ATI RN
Gastrointestinal System ATI
1. Your patient with peritonitis is NPO and complaining of thirst. What is your priority?
- A. Increase the I.V. infusion rate.
- B. Use diversion activities.
- C. Provide frequent mouth care.
- D. Give ice chips every 15 minutes.
Correct answer: C
Rationale: The correct answer is C: Provide frequent mouth care. In a patient with peritonitis who is NPO and thirsty, the priority is to maintain oral hygiene and provide comfort by moistening the mouth with frequent mouth care. This helps alleviate the sensation of thirst and maintains oral health. Increasing the IV infusion rate (choice A) may not address the patient's discomfort directly related to thirst. Using diversion activities (choice B) is not as critical as addressing the patient's immediate need for oral care. Giving ice chips every 15 minutes (choice D) is not recommended for a patient with peritonitis who is NPO, as it can lead to complications or worsen the condition.
2. A client with liver dysfunction has low serum levels of thrombin. The nurse provides care, anticipating that this client is most at risk of
- A. Dehydration
- B. Malnutrition
- C. Bleeding
- D. Infection
Correct answer: C
Rationale: Thrombin is produced by the liver and is necessary for normal clotting. When a client with liver dysfunction has low serum levels of thrombin, they are at risk of bleeding due to impaired clotting mechanisms. Dehydration (choice A) is not directly related to low thrombin levels. Malnutrition (choice B) may impact overall health but is not the most immediate concern associated with low thrombin levels. Infection (choice D) is not directly related to the clotting function affected by low thrombin levels.
3. After abdominal surgery, your patient has a severe coughing episode that causes wound evisceration. In addition to calling the doctor, which intervention is most appropriate?
- A. Irrigate the wound & organs with Betadine.

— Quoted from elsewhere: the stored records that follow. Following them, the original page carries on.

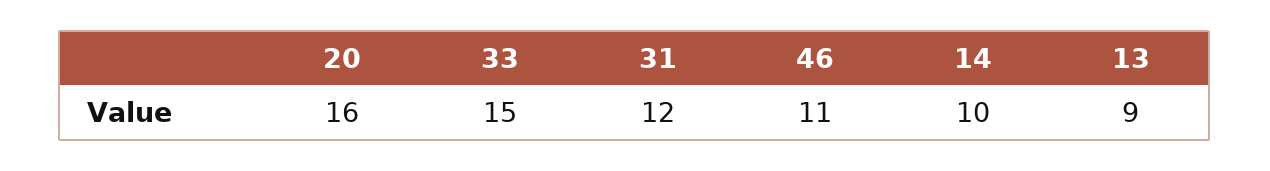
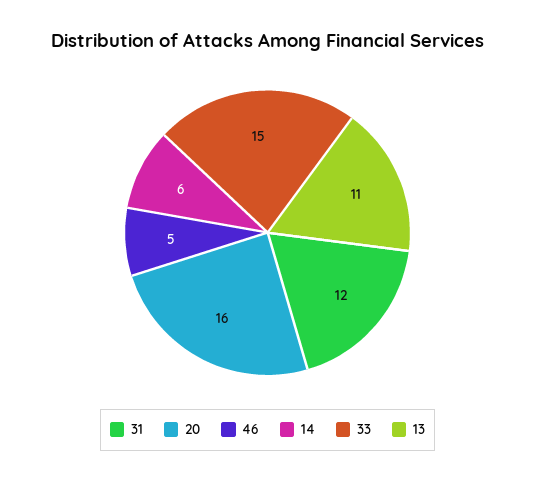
46: 11 -> 5
14: 10 -> 6
13: 9 -> 11

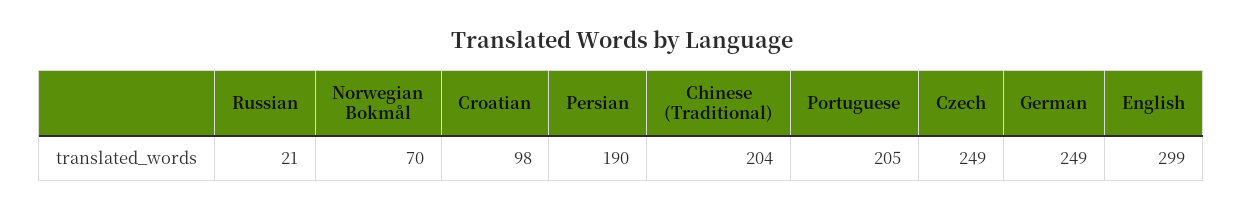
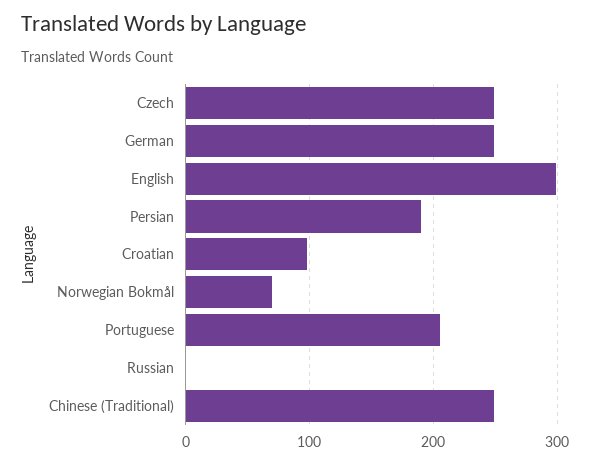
Russian: 21 -> 0
Chinese (Traditional): 204 -> 250

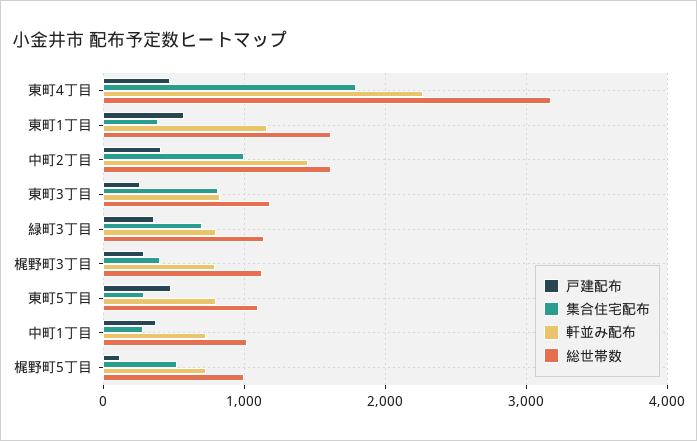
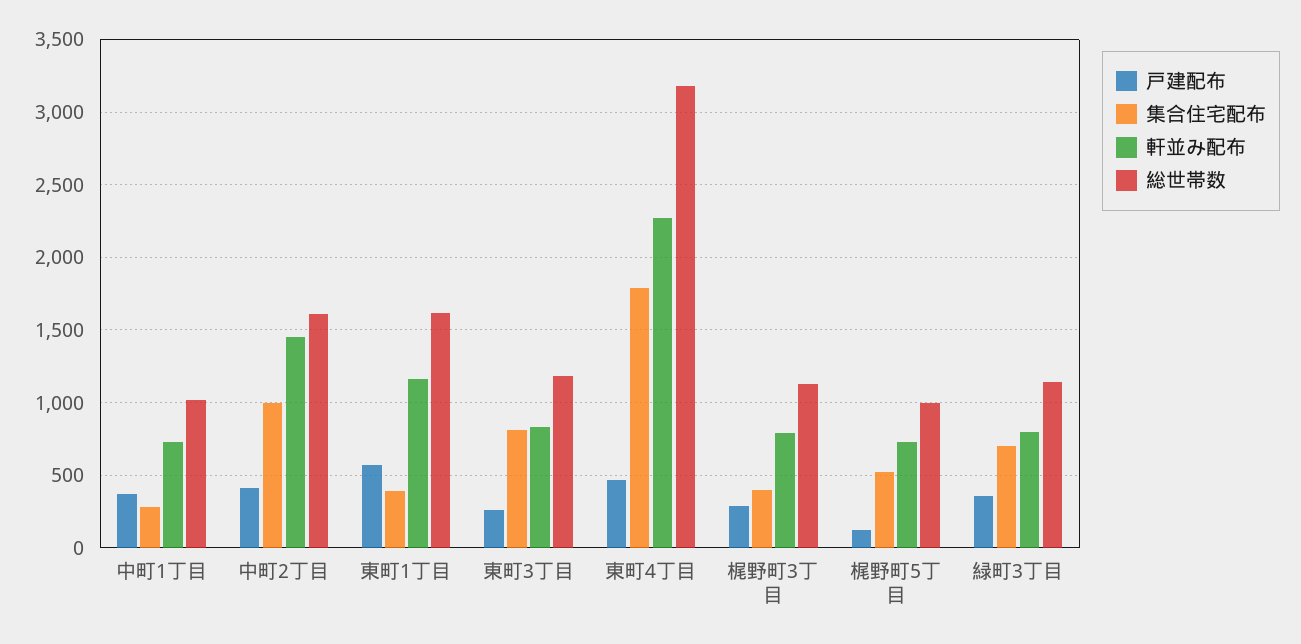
戸建配布, 東町5丁目: 500 -> none
集合住宅配布, 東町5丁目: 300 -> none
軒並み配布, 東町5丁目: 800 -> none
総世帯数, 東町5丁目: 1100 -> none

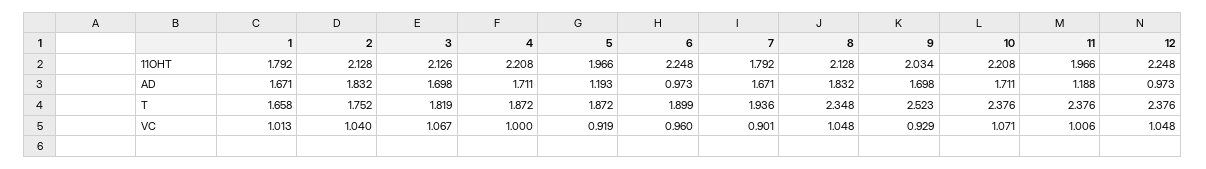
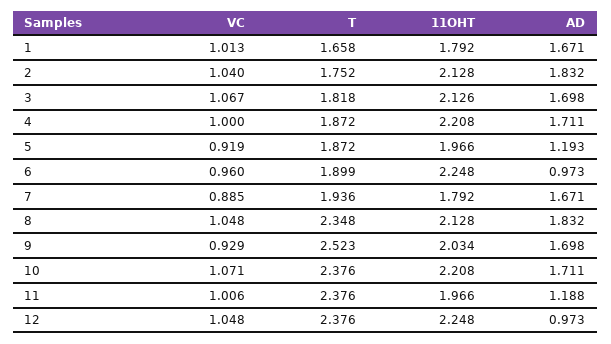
3, T: 1.819 -> 1.818
7, VC: 0.901 -> 0.885

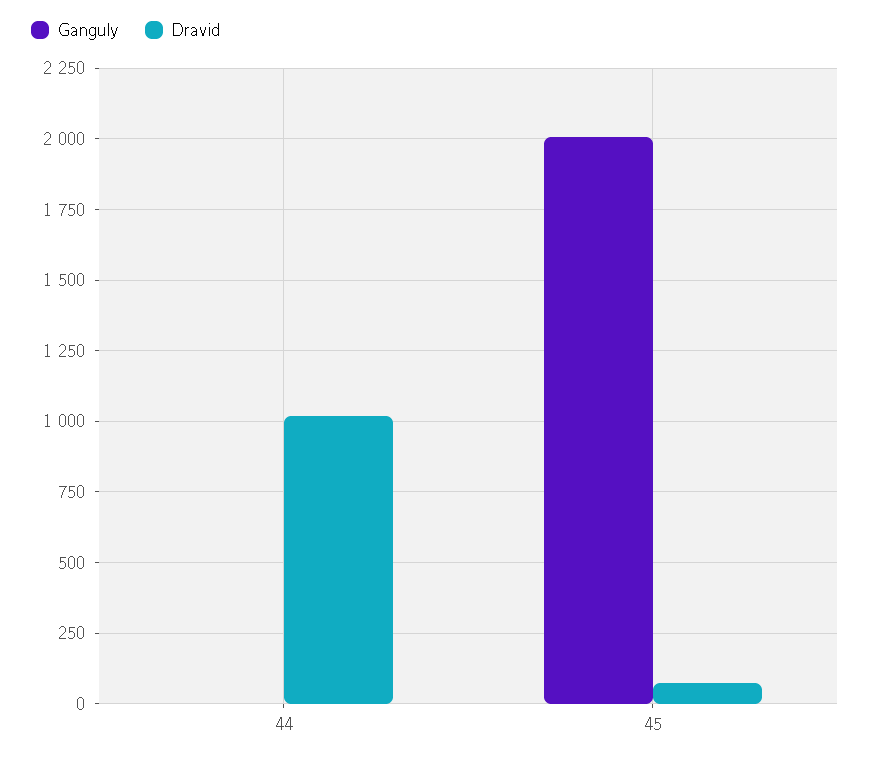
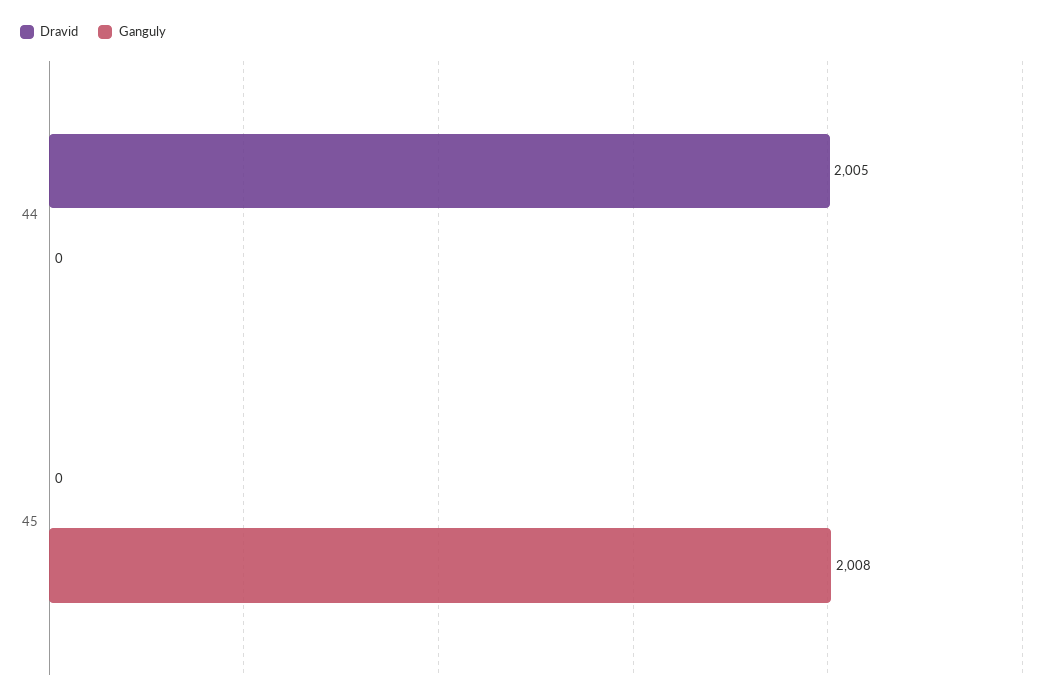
Dravid, 44: 1025 -> 2005
Dravid, 45: 75 -> 0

- B. Cover the wound with a saline soaked sterile dressing.
- C. Apply a dry sterile dressing & binder.
- D. Push the organs back & cover with moist sterile dressings.
Correct answer: B
Rationale: Covering the wound with a saline soaked sterile dressing is the most appropriate intervention for wound evisceration.
4. The client has orders for a nasogastric (NG) tube insertion. During the procedure, instructions that will assist in the insertion would be:
- A. Instruct the client to tilt his head back for insertion in the nostril, then flex his neck for the final insertion
- B. After insertion into the nostril, instruct the client to extend his neck
- C. Introduce the tube with the client’s head tilted back, then instruct him to keep his head upright for final insertion
- D. Instruct the client to hold his chin down, then back for insertion of the tube
Correct answer: A
Rationale: Instructing the client to tilt his head back for insertion in the nostril, then flex his neck for the final insertion helps facilitate the NG tube insertion.
5. A client is scheduled for oral cholecystography. Which one of the following actions would the nurse plan to implement before the test?
- A. Have the client drink 1000 mL of water.
- B. Ask the client about possible allergies to iodine or shellfish.
- C. Administer an intravenous contrast agent the evening before the test.
- D. Administer tap-water enemas until clear.
Correct answer: B
Rationale: Iodine compounds used as radiographic contrast agents, such as iopanoic acid (Telepaque), should not be administered to the client with iodine and seafood allergies because anaphylaxis may occur.